Typical Market Bounceback Gives Investors One More Chance to Reallocate
I will repeat what I shared on WHA’s Facebook page and Twitter last week:
Just Another Dip to Buy?
The funny thing is that many will just assume another small correction on their march to unlimited profits. They won’t pay attention to details such as:
whether their stocks performed more poorly than the market, in such ways as not bouncing back as much or not at all!
They’ll keep their same holdings – even though the Moday dip was past their comfort level and even though their holdings were unusually weak or highly correlated (meaning not well diversified).
Smart portfolio managers – and yes even if you’re running your own 50k portfolio, you are a portfolio manager – are cognisant of their risks. Cognisant at both the individual stock level:
- Company risk (management, execution, competition, etc)
- Industry risk (rental DVD’s anyone?)
and the portfolio level. That means
- too much in the same kind of stock
- No diversification away from stocks
Your Plan to Reallocate Is…
What are you doing or did you do to adjust to the market character change which has been going on since June?
Since before the summer the market has been flat. We’ve had some strong down days in the market. This is often a clue that large institutions are selling. And we witnessed a struggle for most stocks to make headway. Most of the positive action was in a small group of strong performers which I have come to term the new “Nifty 50” in reference to a similar occurrence in the late 1960s and early 1970s.
High volume down days and market leadership in a narrow group of stocks are often tell tale signs that some kind of top is in place. You never know if it’s a major top or just a correction in a continued uptrend until AFTER. But when you get these slowdowns, it often makes sense to reassess.

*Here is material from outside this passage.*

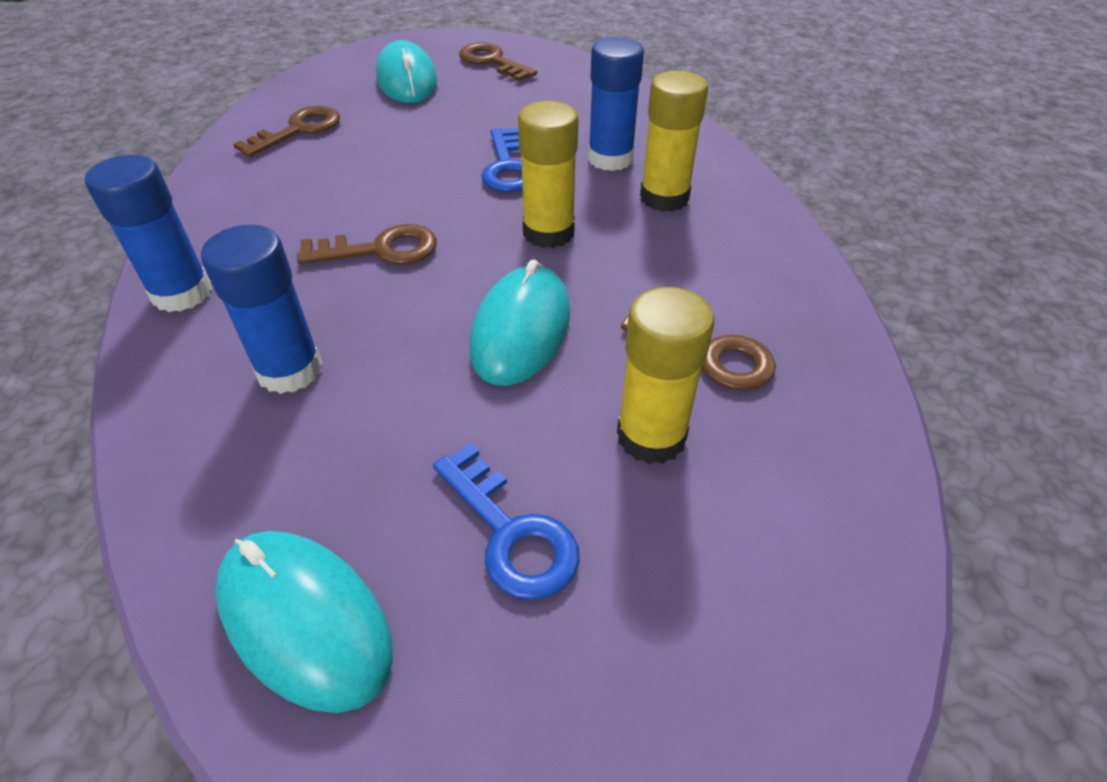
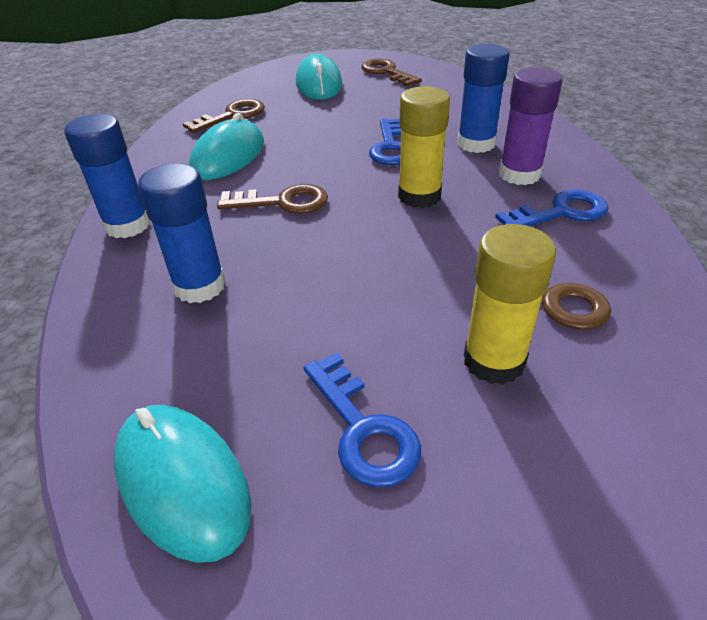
camera: 10 degrees right, 5 degrees down
turquoise mouse [469,260,570,386] -> turquoise mouse moved to [189,113,264,180]
yellow glue stick [640,71,708,212] -> purple glue stick [499,67,562,185]
none -> blue key [495,189,608,226]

For example, if you follow certain teachings, you would have risk management plans in place. Trader, newsletter author and author Stan Weinstein would call these flat times “stage 3” after a market advance and advise traders to go to cash and investors to cut back.
Investors Business Daily founder William O’Neill often advises taking profits on stocks after they move up 20-25% in most cases and has stop loss rules.
Trader and author Peter Brandt teaches limiting risk on each trade so that your system likely puts you in cash as markets weaken (or puts you short).
And even value investors like Warren Buffet, Dan Loeb and Seth Klarman act differently in market tops. They buy special situations that they know well but hold A LOT of cash. Check the cash ratio of value investors’s funds to see where we are in the market cycle. I’m sure you will find MUCH higher levels of cash than you would’ve in 2009.
Your Second Chance
The conclusion – if world class investors change tactics near market tops, why shouldn’t you? What can the little guy do you ask? First off you are getting a second chance after Monday’s drubbing to do SOMETHING. If something needs to be done that is. You can do anything the big guys do, especially with the knowledge and ease of investing today. You could:
- keep a bit more cash than you usually do in your portfolio like the value guys
- keep stop losses like the traders – Brandt, O’Neill and Weinstein
- Rotate/reallocate to a more conservative portfolio as the fully invested crowd would (and is) do (ing).
- use options to protect a portfolio as my Twitter friend David Pinsen would advise (@dpinsen & portfolioarmor.com)
None of these ideas are recommendations of course. You have to choose your own path. You won’t be happy following mine. And this is true with my clients. I am a financial planner, not a portfolio manager. So I have to encompass my clients’ values and beliefs, along with their goals and emotions, into their portfolio.
Some clients are index investors who want to be fully invested and buy dips, some are safe annuity types, and some believe that we are on the precipice and should be conservative and own some gold.
So each of these people would have their own style. You should have yours. What is yours? And if you can’t answer, it’s time to think about it. talk to your financial planner and get a strategy that matches YOU and works for you. And take the second chance to clean up your portfolio that the market is giving you right now.